Формулировка задания
Продолжите отрывок о лингвистических исследованиях русской ментальности, начав сразу после его последнего предложения.

Исходный фрагмент
Современные интерпретации

Одного этого примера достаточно для иллюстрации высказанных в адрес лингвистов упреков. Современные работы также весьма приблизительно решают поставленные проблемы.

Так, В. Н. Телия в духе времени интересуется только «обыденным менталитетом русского народа» или даже только языком, изъясняющим «связь мировидения с менталитетом народа»; это проблема прочтения, интерпретации, истолкования ментальности, а не механизма и логики сложения ментальности. Ментальность понимается очень узко как «словозначение, выполняющее функцию символа», в частности только на материале традиционных русских фразеологизмов («образное содержание фразеологизмов» [Телия 1996: 238, 260, 244, 247]), следовательно на уровне явления без углубления в концепт (под концептом представляется только понятие; о понимании московскими лингвистами «концепта» см. реферат [Фрумкина 1995]). Это истолкование лингвистического материала с позиции вещи, чисто номиналистическое; оно отличается от аналогичных работ, например Г. Гачева — типично «реалистичных» (его типология идеальных схем идет от идеи и слова [Гачев 1995]). Непонятно также, почему именно (и только) «анализ русской лексики позволяет сделать выводы об особенностях русского видения мира» до степени «объективной базы, без которой такие рассуждения часто выглядят поверхностными спекуляциями» [Булыгина, Шмелев 1997: 481] — весь язык в целом является носителем народной ментальности.

Известны попытки психологических объяснений основных свойств «русского характера» [Касьянова 1994], но ссылками на «эпилептоидность» или «параноидальность» целого народа (!) тут мало чем поможешь. В старых исследованиях на эту тему упор делался в основном на традиции материальной русской культуры. Русская ментальность в таких работах [Федотов 1991; Лосский 1991; Вышеславцев 1995 и др.] сводится к духовным поискам соборного сознания — своего рода «богословская интуиция» русского народа. «В резкой противоположности манихейству русский стих принимает онтологическую божественность природы, которую мы назвали софийной», это есть «тройственность народной этики», связывающей «ритуальный закон — с Христом, каритативный — с Богоматерью, натуралистический — с Матерью-Землей» [Федотов 1991: 118]. «Трихотомия народной религиозности» противопоставлена дуализму «нашего материального сознания». Подтверждение этой структурной противоположности находим и в средневековом материале [Колесов 2001].

Лингвистический подход к теме

Даже наиболее удачные попытки исследовать русскую ментальность через семантику языка страдают односторонностью выводов.

Например, Анна Вежбицка [1991] заключения о русской ментальности строит на основании статистически более распространенных конструкций — без учета возможных обратных синтаксических типов (следовательно, пристрастно) и описывает их по контрасту с английской формой ментальности (речемысли). Утверждается «пациентивная» (пассивная) ориентация русской «этнофилософии», в отличие от «агентивной» (активной) ориентации английского языка, и такое заключение основано на контекстах вынужденно услужливого характера (письма Марины Цветаевой). Если в данном случае и нет национальной пристрастности, то искажение ментального поля сознания тут налицо. В качестве основных выделяются: повышенная эмоциональность, склонность к фатализму, неконтролируемость событиями (приводится словечко Евтушенко притерпелость), иррациональность сознания (отсутствие каузации событийного ряда, т. е. равнодушие к идее причинности), антирационализм с примером знаменитого русского авось, категоричность моральных суждений в отношении других лиц. В последнем случае приводятся многие русские слова типа мерзавец, негодяй, подлец и т. д. при единственном (якобы) слове других языков, например только scoundrel у англичан. Но и тут обычная подмена тезисов: сравниваются стилистически разные уровни двух словарно богатых языков, причем сознательно исключаются английские слова столь же низкого стиля (их даже больше, чем в русском).

Выдержка из данных
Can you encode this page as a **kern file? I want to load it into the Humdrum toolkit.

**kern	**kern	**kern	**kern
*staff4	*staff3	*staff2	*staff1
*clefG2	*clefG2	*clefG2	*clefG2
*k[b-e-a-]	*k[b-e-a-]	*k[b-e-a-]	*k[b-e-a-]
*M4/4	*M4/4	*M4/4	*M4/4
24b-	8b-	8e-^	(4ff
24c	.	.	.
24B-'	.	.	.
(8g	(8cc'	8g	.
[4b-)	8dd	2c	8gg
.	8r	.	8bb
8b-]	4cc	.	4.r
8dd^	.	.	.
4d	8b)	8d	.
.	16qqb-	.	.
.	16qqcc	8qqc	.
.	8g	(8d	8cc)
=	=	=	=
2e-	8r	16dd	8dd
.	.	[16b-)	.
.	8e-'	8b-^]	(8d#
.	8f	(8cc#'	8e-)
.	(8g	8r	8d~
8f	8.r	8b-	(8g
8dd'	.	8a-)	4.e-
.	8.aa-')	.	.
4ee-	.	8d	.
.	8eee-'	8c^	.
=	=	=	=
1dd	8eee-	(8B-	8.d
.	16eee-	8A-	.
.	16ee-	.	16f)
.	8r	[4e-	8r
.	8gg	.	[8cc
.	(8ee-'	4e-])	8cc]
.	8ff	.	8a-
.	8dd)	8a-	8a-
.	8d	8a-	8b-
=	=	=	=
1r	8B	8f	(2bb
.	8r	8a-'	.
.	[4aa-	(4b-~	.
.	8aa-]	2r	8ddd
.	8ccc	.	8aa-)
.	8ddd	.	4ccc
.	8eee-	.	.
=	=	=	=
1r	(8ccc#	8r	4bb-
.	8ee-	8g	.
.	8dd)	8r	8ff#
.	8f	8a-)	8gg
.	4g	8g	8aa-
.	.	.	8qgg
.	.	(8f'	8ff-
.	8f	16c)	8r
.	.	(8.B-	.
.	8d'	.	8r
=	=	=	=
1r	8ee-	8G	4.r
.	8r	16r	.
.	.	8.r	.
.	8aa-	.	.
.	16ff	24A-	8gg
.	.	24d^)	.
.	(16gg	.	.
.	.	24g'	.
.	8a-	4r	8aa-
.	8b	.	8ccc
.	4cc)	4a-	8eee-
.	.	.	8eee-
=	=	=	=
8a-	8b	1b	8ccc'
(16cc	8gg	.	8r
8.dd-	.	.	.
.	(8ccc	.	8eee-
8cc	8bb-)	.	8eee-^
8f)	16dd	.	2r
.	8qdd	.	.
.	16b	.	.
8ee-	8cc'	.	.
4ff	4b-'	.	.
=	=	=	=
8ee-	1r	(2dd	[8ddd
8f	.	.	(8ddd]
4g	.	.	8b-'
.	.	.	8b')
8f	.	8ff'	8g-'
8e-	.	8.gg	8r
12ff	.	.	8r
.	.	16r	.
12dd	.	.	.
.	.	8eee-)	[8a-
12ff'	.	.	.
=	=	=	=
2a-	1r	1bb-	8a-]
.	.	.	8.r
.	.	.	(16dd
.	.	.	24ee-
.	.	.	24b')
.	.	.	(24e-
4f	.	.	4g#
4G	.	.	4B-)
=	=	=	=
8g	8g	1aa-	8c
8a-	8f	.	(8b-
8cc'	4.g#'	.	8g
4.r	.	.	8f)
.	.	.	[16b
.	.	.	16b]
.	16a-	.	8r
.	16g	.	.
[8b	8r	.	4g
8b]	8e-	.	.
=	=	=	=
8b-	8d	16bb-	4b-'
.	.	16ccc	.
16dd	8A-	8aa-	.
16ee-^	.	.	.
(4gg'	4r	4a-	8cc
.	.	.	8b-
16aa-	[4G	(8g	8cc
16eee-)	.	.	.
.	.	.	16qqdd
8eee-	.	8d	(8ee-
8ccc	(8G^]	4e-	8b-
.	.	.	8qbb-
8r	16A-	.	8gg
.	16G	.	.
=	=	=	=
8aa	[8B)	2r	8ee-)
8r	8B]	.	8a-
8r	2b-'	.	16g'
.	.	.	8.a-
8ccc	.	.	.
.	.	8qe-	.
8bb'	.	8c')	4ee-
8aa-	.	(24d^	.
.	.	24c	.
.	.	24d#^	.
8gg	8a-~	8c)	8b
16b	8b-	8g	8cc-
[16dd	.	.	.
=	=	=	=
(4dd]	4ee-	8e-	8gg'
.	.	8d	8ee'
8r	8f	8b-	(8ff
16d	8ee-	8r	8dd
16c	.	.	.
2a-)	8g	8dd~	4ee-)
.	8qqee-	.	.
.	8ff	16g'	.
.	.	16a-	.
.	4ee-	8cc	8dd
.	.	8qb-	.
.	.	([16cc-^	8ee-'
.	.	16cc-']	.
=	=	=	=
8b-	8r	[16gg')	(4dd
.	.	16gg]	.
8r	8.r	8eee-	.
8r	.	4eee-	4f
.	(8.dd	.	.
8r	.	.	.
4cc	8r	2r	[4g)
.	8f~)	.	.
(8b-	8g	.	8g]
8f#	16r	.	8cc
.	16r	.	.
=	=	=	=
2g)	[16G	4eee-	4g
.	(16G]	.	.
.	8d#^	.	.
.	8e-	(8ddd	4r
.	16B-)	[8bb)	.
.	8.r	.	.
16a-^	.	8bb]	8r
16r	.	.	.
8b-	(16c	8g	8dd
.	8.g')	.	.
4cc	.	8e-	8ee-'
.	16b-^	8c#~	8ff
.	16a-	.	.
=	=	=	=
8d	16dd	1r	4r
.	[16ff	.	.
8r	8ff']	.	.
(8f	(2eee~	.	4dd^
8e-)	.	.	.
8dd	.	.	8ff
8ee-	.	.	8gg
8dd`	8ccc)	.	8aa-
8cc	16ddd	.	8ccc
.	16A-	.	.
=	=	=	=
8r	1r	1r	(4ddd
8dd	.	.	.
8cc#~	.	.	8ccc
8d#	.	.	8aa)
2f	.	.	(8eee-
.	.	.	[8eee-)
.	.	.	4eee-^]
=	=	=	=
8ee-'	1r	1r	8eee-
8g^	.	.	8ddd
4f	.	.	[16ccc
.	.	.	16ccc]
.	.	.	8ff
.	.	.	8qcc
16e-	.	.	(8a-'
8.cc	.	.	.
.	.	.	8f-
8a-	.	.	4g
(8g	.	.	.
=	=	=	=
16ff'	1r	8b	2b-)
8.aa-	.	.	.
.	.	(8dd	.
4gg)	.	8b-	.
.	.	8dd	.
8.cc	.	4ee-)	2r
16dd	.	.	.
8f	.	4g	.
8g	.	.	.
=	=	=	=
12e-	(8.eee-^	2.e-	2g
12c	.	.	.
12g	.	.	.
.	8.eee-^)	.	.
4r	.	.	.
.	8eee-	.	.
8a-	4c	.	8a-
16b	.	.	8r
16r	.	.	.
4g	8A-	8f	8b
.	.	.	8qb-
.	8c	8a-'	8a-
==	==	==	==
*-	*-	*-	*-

Поле для ответа
На основе языка Вежбицка учитывает все компоненты, организующие коллективное поле русской ментальности: и психологические, и генные, и культурные, — но под углом зрения слова, которое всегда обобщает. В данном случае ключевые концепты русской ментальности автор определяет в словах душа, судьба и тоска. Однако при точности найденных концептов нельзя говорить об их исчерпывающем списке специально для русской ментальности (с одной стороны) и притом приписывать данное сочетание концептов только русским. Можно указать и другие ментальности с тем же набором. Но, кроме того, те же самые концепты можно истолковать иначе, чем делает автор, не придавая им обязательно осуждающего значения: как душевность, мистически ориентированное отношение к миру, доверчивость и особый склад характера, склонного переносить собственные недостатки на другого — с тем чтобы бороться с пороками как с нежелательными объектами критики.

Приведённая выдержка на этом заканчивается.